Email Marketing: Prospecting vs. Spamming

Posted by Krista Moon on February 10, 2019

When I talk about email marketing, the first thing most people claim is that they get too much email. While that’s probably true, it’s still one of the most powerful ways to engage potential customers.

Email Marketing: Prospecting vs. Spamming

When people mark email as spam, it’s because they never asked to get the email and it adds no value to them. The definition of spamming is “send the same message indiscriminately to (large numbers of recipients) on the Internet.” At first glance, you might think all email marketing is spam because you’re sending to large numbers of recipients, and likely not all of the people on your list have opted-in on their own.

The key word to look at in the definition of spam though is “indiscriminately.” It means “in a random manner” or “in a way that does not show care or judgment.” Creating a customer-centric email strategy that focuses on adding value to the reader will have a much less likelihood of being considered spam.

Here are five ways to create a non-spammy email marketing program that effectively supports the sales process.

1. Think Like a Salesperson, Not a Marketer

Sellers and marketers are both tasked with generating leads and sales, but with one key difference: sellers communicate with prospects one-to-one, and marketers communicate one-to-many. Sellers have the advantage of having personal relationships with their customers and prospects, whereas marketers only know them from afar.

Your best sellers have a proven track record of success and know how to use knowledge of their prospects’ personality type, inspirations, challenges, and lifestyle to guide them through the sales process.

If marketers think about their email lists the same way sellers think about their hot prospects, they should have similar success.

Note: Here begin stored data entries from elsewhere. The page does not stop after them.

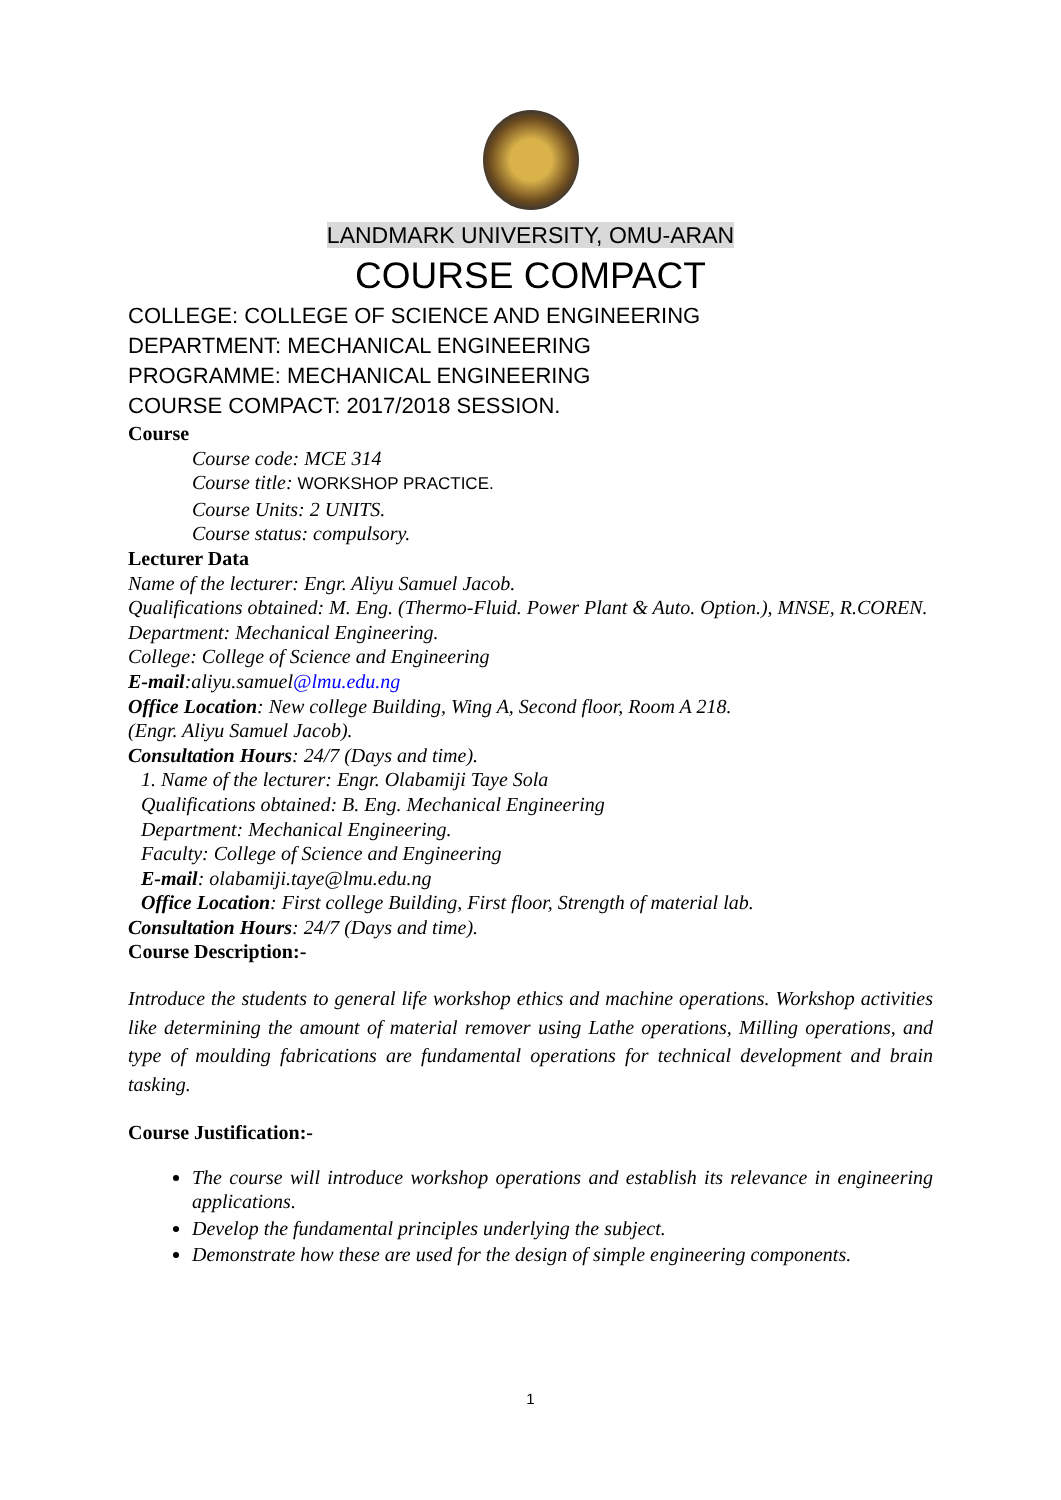LANDMARK UNIVERSITY, OMU-ARAN
COURSE COMPACT
COLLEGE: COLLEGE OF SCIENCE AND ENGINEERING
DEPARTMENT: MECHANICAL ENGINEERING
PROGRAMME: MECHANICAL ENGINEERING
COURSE COMPACT: 2017/2018 SESSION.
Course
Course code: MCE 314
Course title: WORKSHOP PRACTICE.
Course Units: 2 UNITS.
Course status: compulsory.
Lecturer Data
Name of the lecturer: Engr. Aliyu Samuel Jacob.
Qualifications obtained: M. Eng. (Thermo-Fluid. Power Plant & Auto. Option.), MNSE, R.COREN.
Department: Mechanical Engineering.
College: College of Science and Engineering
E-mail:aliyu.samuel@lmu.edu.ng
Office Location: New college Building, Wing A, Second floor, Room A 218.
(Engr. Aliyu Samuel Jacob).
Consultation Hours: 24/7 (Days and time).
1. Name of the lecturer: Engr. Olabamiji Taye Sola
Qualifications obtained: B. Eng. Mechanical Engineering
Department: Mechanical Engineering.
Faculty: College of Science and Engineering
E-mail: olabamiji.taye@lmu.edu.ng
Office Location: First college Building, First floor, Strength of material lab.
Consultation Hours: 24/7 (Days and time).
Course Description:-
Introduce the students to general life workshop ethics and machine operations. Workshop activities like determining the amount of material remover using Lathe operations, Milling operations, and type of moulding fabrications are fundamental operations for technical development and brain tasking.
Course Justification:-
The course will introduce workshop operations and establish its relevance in engineering applications.
Develop the fundamental principles underlying the subject.
Demonstrate how these are used for the design of simple engineering components.
1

  • Spamming is missing the human element of your email list.
  • Email prospecting is treating email lists the same way sellers treat hot prospects.

2. Know Who You’re Targeting

The last thing sellers want to do is waste precious time targeting prospects who will likely never buy. Good salespeople do some prospecting detective work before calling on an account to determine whether or not they’re a good potential customer. They examine things like industry, annual revenue, location, job title, role, and more. If the prospect looks good, they move to the next steps. If not, they mark them as “unqualified” and move on.

Email marketers can do the same thing with their email lists: evaluate what criteria fit the ideal profitable customer and set up processes to separate the wheat from the chaff. Spending time focusing on clean, targeted, and segmented lists dramatically increases response rates.

  • Spamming is emailing people willy-nilly.
  • Email prospecting is regularly sending to a targeted list of potential customers.

3. Create Thought-Provoking and Relevant Content

Sellers are on the front lines talking to prospects every day and know the ideal buyer better than anyone. They know the core business issues their prospects face and have ideas on how to overcome them. They research who they’re calling, then create personalized, unique messages to capture their attention.

Marketers communicate one-to-many, so individualized messages aren’t possible. That said, it is possible for create a strategic content plan to a targeted group of people that share similar characteristics. Focusing on targeted messages to a segmented list gets better results than blasting the same info out to everyone.

  • Spamming is emailing self-serving or irrelevant content.
  • Email prospecting is communicating as a business peer that can help solve prospects’ problems.

4. Be Helpful and Add Value

Savvy sellers don’t go straight for the kill. They understand the buyer journey and provide timely and relevant information to help prospects through the decision making process.

At the end of the day, sellers and marketers are talking to real, live human beings. There’s not much more to say other than, “treat others as you want to be treated.”

  • Spamming is not understanding prospects needs and asking for the sale too soon.
  • Email prospecting is being helpful and striving to add value to each interaction.

5. Have a Good Online Presence

Imagine if a seller met with a hot prospect looking like they just rolled out of bed. It wouldn’t make a very compelling first impression. In B2B sales, the majority of customers visit the company website or social media profiles before making a purchase. The quality and usability of your online presence is critical for engaging potential customers. If prospects don’t feel good about their experience with an organization online, they will leave and never return.

  • Spamming is having a confusing, dated online presence that doesn’t add value to the user.
  • Email prospecting is making it as easy as possible to interact with and get value from the organization online.

Not all email is spam. When done thoughtfully and strategically, email marketing can be an instrumental resource for fostering the buyer-seller relationship.